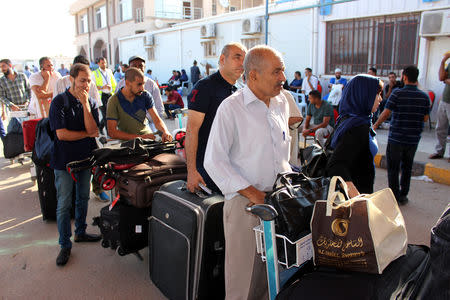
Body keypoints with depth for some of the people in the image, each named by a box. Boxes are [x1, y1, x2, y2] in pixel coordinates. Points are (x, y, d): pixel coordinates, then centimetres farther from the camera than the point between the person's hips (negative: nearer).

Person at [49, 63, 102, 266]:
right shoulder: (59, 102, -10)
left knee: (83, 198, 17)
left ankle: (80, 232, 35)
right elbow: (62, 134, -17)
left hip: (85, 158, 5)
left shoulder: (91, 103, 3)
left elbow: (93, 129, -12)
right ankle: (65, 245, 13)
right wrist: (87, 133, -8)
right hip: (64, 160, -4)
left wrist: (85, 104, -18)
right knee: (64, 204, 1)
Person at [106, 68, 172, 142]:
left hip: (147, 136, 1)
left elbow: (157, 120, -2)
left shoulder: (145, 95, 1)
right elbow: (112, 132, -13)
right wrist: (139, 137, -22)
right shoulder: (114, 101, -9)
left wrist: (165, 132, -25)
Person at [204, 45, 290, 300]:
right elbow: (214, 161, -14)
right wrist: (252, 193, -17)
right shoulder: (231, 108, -11)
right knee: (243, 272, 6)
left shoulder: (282, 103, 9)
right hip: (244, 202, -5)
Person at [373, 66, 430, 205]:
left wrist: (376, 125, 5)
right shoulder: (424, 97, -1)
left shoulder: (397, 93, -13)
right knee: (407, 168, 17)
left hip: (396, 137, -4)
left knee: (393, 168, 7)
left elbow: (385, 113, -11)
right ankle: (403, 195, 25)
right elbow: (425, 118, 5)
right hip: (413, 139, 4)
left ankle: (395, 197, 10)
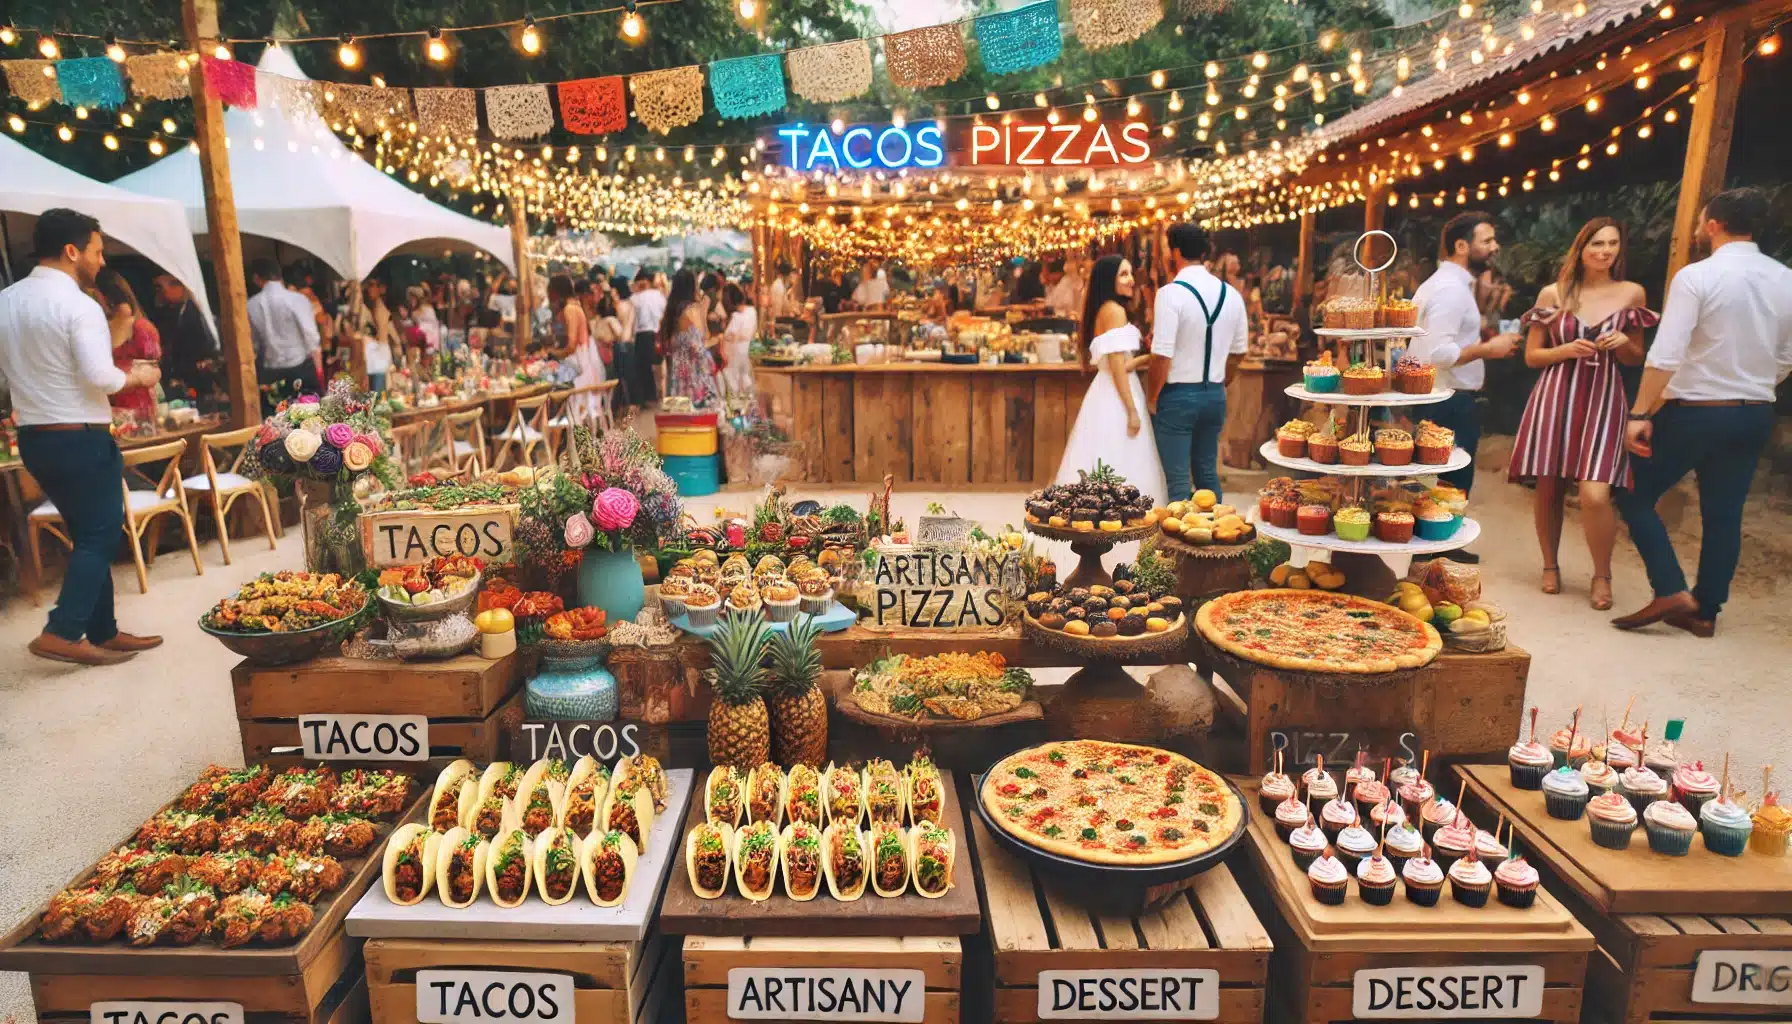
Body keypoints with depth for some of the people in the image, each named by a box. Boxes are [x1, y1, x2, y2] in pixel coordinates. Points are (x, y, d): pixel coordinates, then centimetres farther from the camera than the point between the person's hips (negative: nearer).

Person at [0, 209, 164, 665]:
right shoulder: (78, 305, -16)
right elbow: (100, 378, -21)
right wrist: (138, 376, -3)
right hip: (81, 439, -8)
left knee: (87, 535, 15)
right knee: (100, 536, 1)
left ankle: (103, 632, 20)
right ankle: (61, 633, -4)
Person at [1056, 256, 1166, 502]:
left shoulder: (1102, 310, 15)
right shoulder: (1115, 310, -13)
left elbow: (1117, 363, 11)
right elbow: (1118, 368, -18)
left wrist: (1147, 358, 9)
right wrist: (1132, 411, -18)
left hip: (1107, 395, 10)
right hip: (1116, 399, -10)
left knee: (1108, 469, 11)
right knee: (1120, 469, -5)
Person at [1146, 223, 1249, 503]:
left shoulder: (1171, 293, -15)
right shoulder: (1230, 294, 4)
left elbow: (1162, 355, -19)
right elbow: (1238, 351, 12)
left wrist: (1152, 398, -6)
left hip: (1178, 396, -6)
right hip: (1215, 396, 6)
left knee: (1177, 480, 1)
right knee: (1208, 474, 18)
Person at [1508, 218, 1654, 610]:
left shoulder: (1631, 293, 8)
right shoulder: (1553, 294, 5)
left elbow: (1636, 358, 16)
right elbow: (1531, 356, 8)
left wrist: (1622, 344, -6)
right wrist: (1568, 349, -10)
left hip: (1603, 400, 0)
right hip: (1554, 397, 0)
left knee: (1595, 494, -14)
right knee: (1548, 487, 4)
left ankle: (1602, 575, 7)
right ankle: (1550, 565, 26)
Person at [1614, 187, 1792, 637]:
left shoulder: (1697, 276, -15)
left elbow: (1666, 355, -21)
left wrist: (1639, 414, -17)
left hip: (1695, 412, -6)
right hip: (1756, 415, 6)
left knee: (1636, 496, 7)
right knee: (1724, 513, 12)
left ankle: (1671, 592, -3)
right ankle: (1705, 612, 19)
▬▬▬▬▬▬
* Description of the task *
Reproduce verbatim every line of text in the items above, omitting the pictures.

* Result of the task *
Body keypoints with depth for some of the people in the image, each named by a box. Boxes are [x1, y1, x2, y2] in pixel coordinates. Points are (x, y, d): pixel coordinates, then centimetres farther from the camera than the point between the person's hips (negative: nearer).

Person at [49, 63, 102, 266]:
right shoulder: (59, 102, -10)
left knee: (83, 198, 17)
left ankle: (80, 232, 35)
right elbow: (62, 134, -17)
left hip: (85, 158, 5)
left shoulder: (91, 103, 3)
left elbow: (93, 129, -12)
right ankle: (65, 245, 13)
right wrist: (87, 133, -8)
right hip: (64, 160, -4)
left wrist: (85, 104, -18)
right knee: (64, 204, 1)
Person at [106, 68, 172, 142]:
left hip: (147, 136, 1)
left elbow: (157, 120, -2)
left shoulder: (145, 95, 1)
right elbow: (112, 132, -13)
right wrist: (139, 137, -22)
right shoulder: (114, 101, -9)
left wrist: (165, 132, -25)
Person at [204, 45, 290, 300]:
right elbow: (214, 161, -14)
right wrist: (252, 193, -17)
right shoulder: (231, 108, -11)
right knee: (243, 272, 6)
left shoulder: (282, 103, 9)
right hip: (244, 202, -5)
Person at [373, 66, 430, 205]:
left wrist: (376, 125, 5)
right shoulder: (424, 97, -1)
left shoulder: (397, 93, -13)
right knee: (407, 168, 17)
left hip: (396, 137, -4)
left knee: (393, 168, 7)
left elbow: (385, 113, -11)
right ankle: (403, 195, 25)
right elbow: (425, 118, 5)
right hip: (413, 139, 4)
left ankle: (395, 197, 10)
Body keypoints with depth for some of the people in the image, each named by a box. Boxes are [x1, y1, x2, y2] in pixel coordinates. Points are (x, y, d): pixel coordinates, then centimetres farther from the camera than the point between the person's hips (negative: nearer).

Person at [0, 209, 164, 665]:
right shoulder: (78, 305, -16)
right elbow: (100, 378, -21)
right wrist: (138, 376, -3)
right hip: (81, 439, -8)
left knee: (87, 535, 15)
right knee: (100, 536, 1)
left ankle: (103, 632, 20)
right ankle: (61, 633, -4)
Person at [1056, 256, 1166, 502]:
left shoulder: (1102, 310, 15)
right shoulder: (1115, 310, -13)
left elbow: (1117, 363, 11)
right elbow: (1118, 368, -18)
left wrist: (1147, 358, 9)
right wrist: (1132, 411, -18)
left hip: (1107, 395, 10)
right hip: (1116, 399, -10)
left knee: (1108, 469, 11)
right knee: (1120, 469, -5)
Person at [1146, 223, 1249, 503]:
left shoulder: (1171, 293, -15)
right shoulder: (1230, 294, 4)
left elbow: (1162, 355, -19)
right elbow: (1238, 351, 12)
left wrist: (1152, 398, -6)
left hip: (1178, 396, -6)
right hip: (1215, 396, 6)
left knee: (1177, 480, 1)
right knee: (1208, 474, 18)
Person at [1508, 218, 1654, 610]:
left shoulder: (1631, 293, 8)
right shoulder: (1553, 294, 5)
left elbow: (1636, 358, 16)
right elbow: (1531, 356, 8)
left wrist: (1622, 344, -6)
right wrist: (1568, 349, -10)
left hip: (1603, 400, 0)
right hip: (1554, 397, 0)
left knee: (1595, 494, -14)
right knee: (1548, 487, 4)
left ankle: (1602, 575, 7)
right ankle: (1550, 565, 26)
Person at [1614, 187, 1792, 637]:
left shoulder: (1697, 276, -15)
left elbow: (1666, 355, -21)
left wrist: (1639, 414, -17)
left hip: (1695, 412, -6)
right hip: (1756, 415, 6)
left knee: (1636, 496, 7)
right knee: (1724, 513, 12)
left ankle: (1671, 592, -3)
right ankle: (1705, 612, 19)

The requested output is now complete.